In this exercise, retype exactly the lines from the start of the entries through the line bearing "left eye: (589, 369)", leaving every picture out.

-.-.-

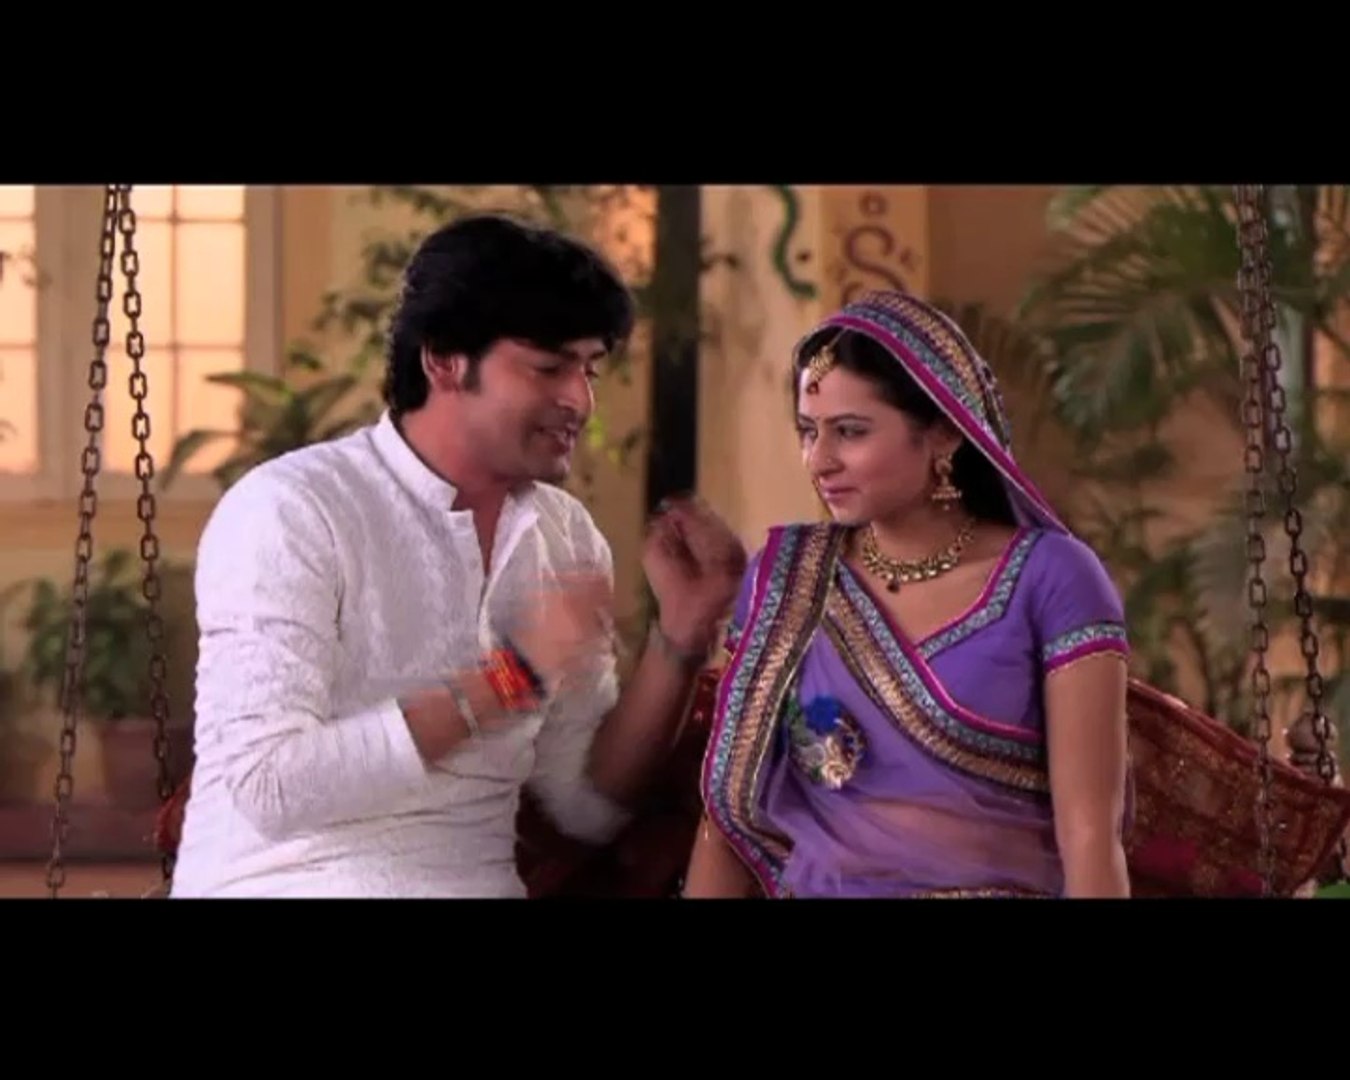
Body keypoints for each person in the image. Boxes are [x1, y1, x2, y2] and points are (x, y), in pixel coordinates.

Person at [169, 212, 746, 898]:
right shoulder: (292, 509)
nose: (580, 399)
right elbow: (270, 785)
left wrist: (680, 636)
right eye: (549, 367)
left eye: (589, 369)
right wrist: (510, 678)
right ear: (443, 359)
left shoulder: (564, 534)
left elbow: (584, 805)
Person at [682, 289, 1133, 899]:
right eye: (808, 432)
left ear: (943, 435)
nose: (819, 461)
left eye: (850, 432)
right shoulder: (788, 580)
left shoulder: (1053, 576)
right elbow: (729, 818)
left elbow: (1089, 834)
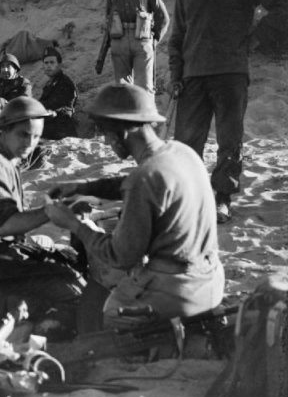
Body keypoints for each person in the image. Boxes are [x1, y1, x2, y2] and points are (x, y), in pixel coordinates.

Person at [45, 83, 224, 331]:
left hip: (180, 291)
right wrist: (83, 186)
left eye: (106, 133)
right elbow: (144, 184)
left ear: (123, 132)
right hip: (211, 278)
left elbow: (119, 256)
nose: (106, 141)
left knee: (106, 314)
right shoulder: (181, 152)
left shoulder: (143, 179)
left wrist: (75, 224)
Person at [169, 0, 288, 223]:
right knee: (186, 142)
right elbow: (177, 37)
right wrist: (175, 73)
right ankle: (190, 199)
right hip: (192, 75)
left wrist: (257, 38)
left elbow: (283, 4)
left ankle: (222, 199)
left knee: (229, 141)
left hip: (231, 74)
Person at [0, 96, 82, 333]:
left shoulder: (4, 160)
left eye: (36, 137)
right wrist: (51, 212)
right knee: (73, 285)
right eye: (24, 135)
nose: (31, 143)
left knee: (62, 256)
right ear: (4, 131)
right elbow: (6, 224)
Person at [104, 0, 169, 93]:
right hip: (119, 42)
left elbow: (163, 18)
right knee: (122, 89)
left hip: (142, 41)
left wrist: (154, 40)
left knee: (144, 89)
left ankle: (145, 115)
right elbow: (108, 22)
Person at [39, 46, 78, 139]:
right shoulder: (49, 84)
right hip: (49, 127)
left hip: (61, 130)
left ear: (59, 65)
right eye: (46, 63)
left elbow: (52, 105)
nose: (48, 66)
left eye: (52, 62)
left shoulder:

-.-.-

__Response below__
Body keypoints for each person in the image. Boxes are [x1, y1, x2, y2] and points are (x, y), in pixel coordinates.

Person at [169, 212, 746, 898]:
right shoulder: (292, 509)
nose: (580, 399)
right elbow: (270, 785)
left wrist: (680, 636)
right eye: (549, 367)
left eye: (589, 369)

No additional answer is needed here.